David Freeze: Day 11 brings trip within four miles of border crossing
Published 12:01 am Monday, June 17, 2019
Friday morning was the one day on the whole trip that I started riding in short sleeves. A warm morning and clear sky in Pateros, Washington, greeted me along with a slight headwind.
The first six miles along U.S. 97 were quick, and I stopped at McDonald’s in Brewster, Washington. There were no customers except for a guy bought coffee, and I found out why. An Egg McMuffin was $3.69, and there were no specials.
Just down the road was a packed convenience store selling breakfast biscuits and burritos.
Brewster was dead center of several huge fruit-packing operations, all going crazy very early. I saw a helicopter, part of a small fleet, flying over the cherry trees. Someone said the purpose was to dry them.
The Columbia River turned off as I picked up the Okanogan River. Much smaller, the Okanogan was the water source for endless agricultural production on both sides of the river for the rest of the day. As I have stated often, following a river takes out major climbing unless the river is rushing at you. This one wasn’t, and there was not a huge hill all of Friday.
Next came the towns of Okanogan and Omak. In an amazing coincidence, I had crossed this area on my ride across the Northwest in 2017.
There were lots of memories for me. The Loup Loup Pass from Twisp is a huge pass that was under major repair after a huge storm. I was told to go 50 miles out of the way but succeeded in talking my way through the repair zone.
Facing a major headwind, I rode past the towns of Riverside and Tonasket, the actual crossing point of the two journeys. Two years ago, I got up at the Red Apple Inn and turned east on Washington 20 to climb a series of steep hills, including the Wauconda Summit and Sherman Pass.
This time, I stopped again at the junction, at one of the best convenience stores I have ever visited and talked with Alyce. She was excited about this next adventure and promised to follow it.
Next, I stopped at the Red Apple Inn and caught up on running, President Donald Trump and much more. Owner Chris Zaferes is 80 and still walks three miles a day after a knee replacement. He has done several marathons.
All of the towns visited earlier have a rich Indian history and have many pioneer and native descendants still important to the area.
Back on the road, I pedaled on to Oroville, the last town before the border. I had a room at the Caraway Motel and got plenty of help on what to expect on my trip into Canada from Clyde and Sandy Andrews, the managers.
After 80 miles Friday that were relatively easy along the river, I am almost ready to cross the border.

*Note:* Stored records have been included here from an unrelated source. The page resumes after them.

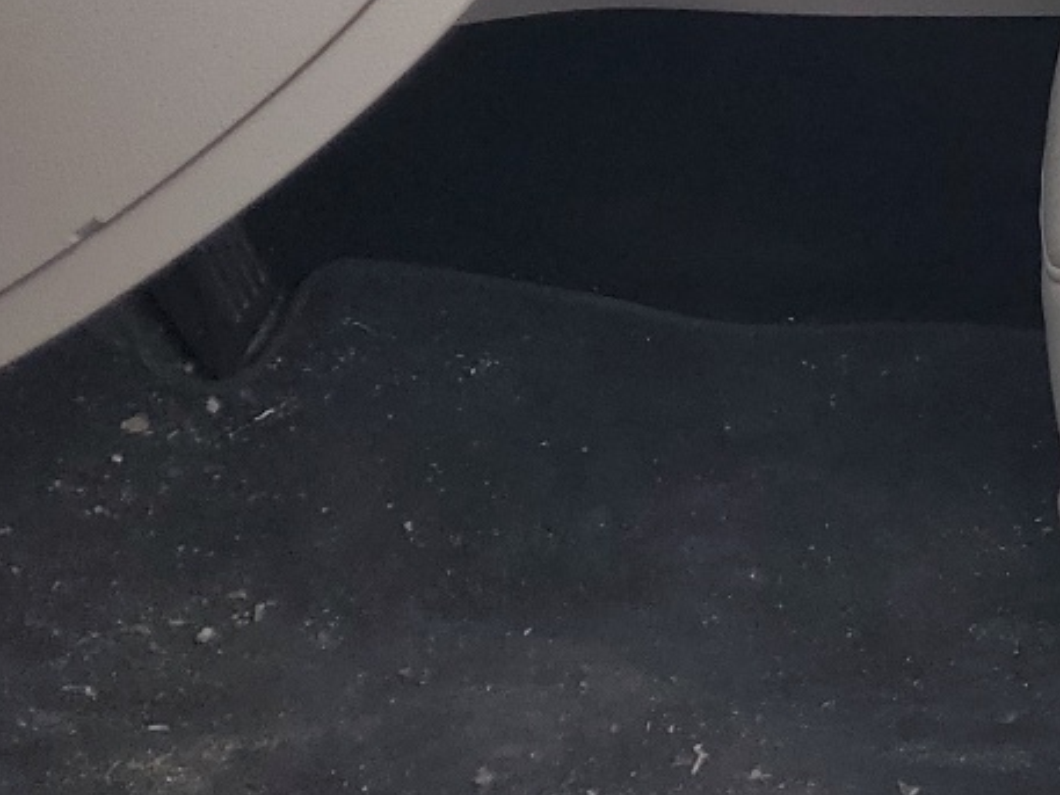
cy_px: -531
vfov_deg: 14.7
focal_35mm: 91
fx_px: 2787
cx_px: 1679
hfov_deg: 18.5
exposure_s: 1/60.2
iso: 52
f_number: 1.5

My passport is ready and my phone is too, but my iPad still has an issue that I hope to fix before crossing early Saturday morning.
Clyde Andrews mentioned that I could stay on what will become Canada Highway 97 for much of my trip to Alaska, and I will ask about that at the welcome center. It appears to still follow the river for a while. Friday’s ride was called the Okanogan Trail.
The four miles to the border will be the second goal after the Verizon issue, then I will cross the border and exchange some U.S. dollars for Canadian dollars.
Another new sponsor this year is Luann Fesperman of the Trophy House. Luann makes nearly all the awards for local races and makes sure that all the local charities get good prices and thoughtful quality too.
I had no idea where I will end up Saturday, but I was certainly excited about seeing this side of Canada.